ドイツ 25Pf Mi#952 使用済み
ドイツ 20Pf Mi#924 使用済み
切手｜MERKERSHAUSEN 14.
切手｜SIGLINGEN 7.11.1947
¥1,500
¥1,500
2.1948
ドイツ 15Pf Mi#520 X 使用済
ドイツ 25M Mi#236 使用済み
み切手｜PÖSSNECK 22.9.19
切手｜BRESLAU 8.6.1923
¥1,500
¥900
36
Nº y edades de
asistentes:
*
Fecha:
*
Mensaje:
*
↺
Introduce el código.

THE PROBLEM
Each line above with the string "使用済み" in it should be located and copied.

FINAL ANSWER
ドイツ 25Pf Mi#952 使用済み
ドイツ 20Pf Mi#924 使用済み
ドイツ 25M Mi#236 使用済み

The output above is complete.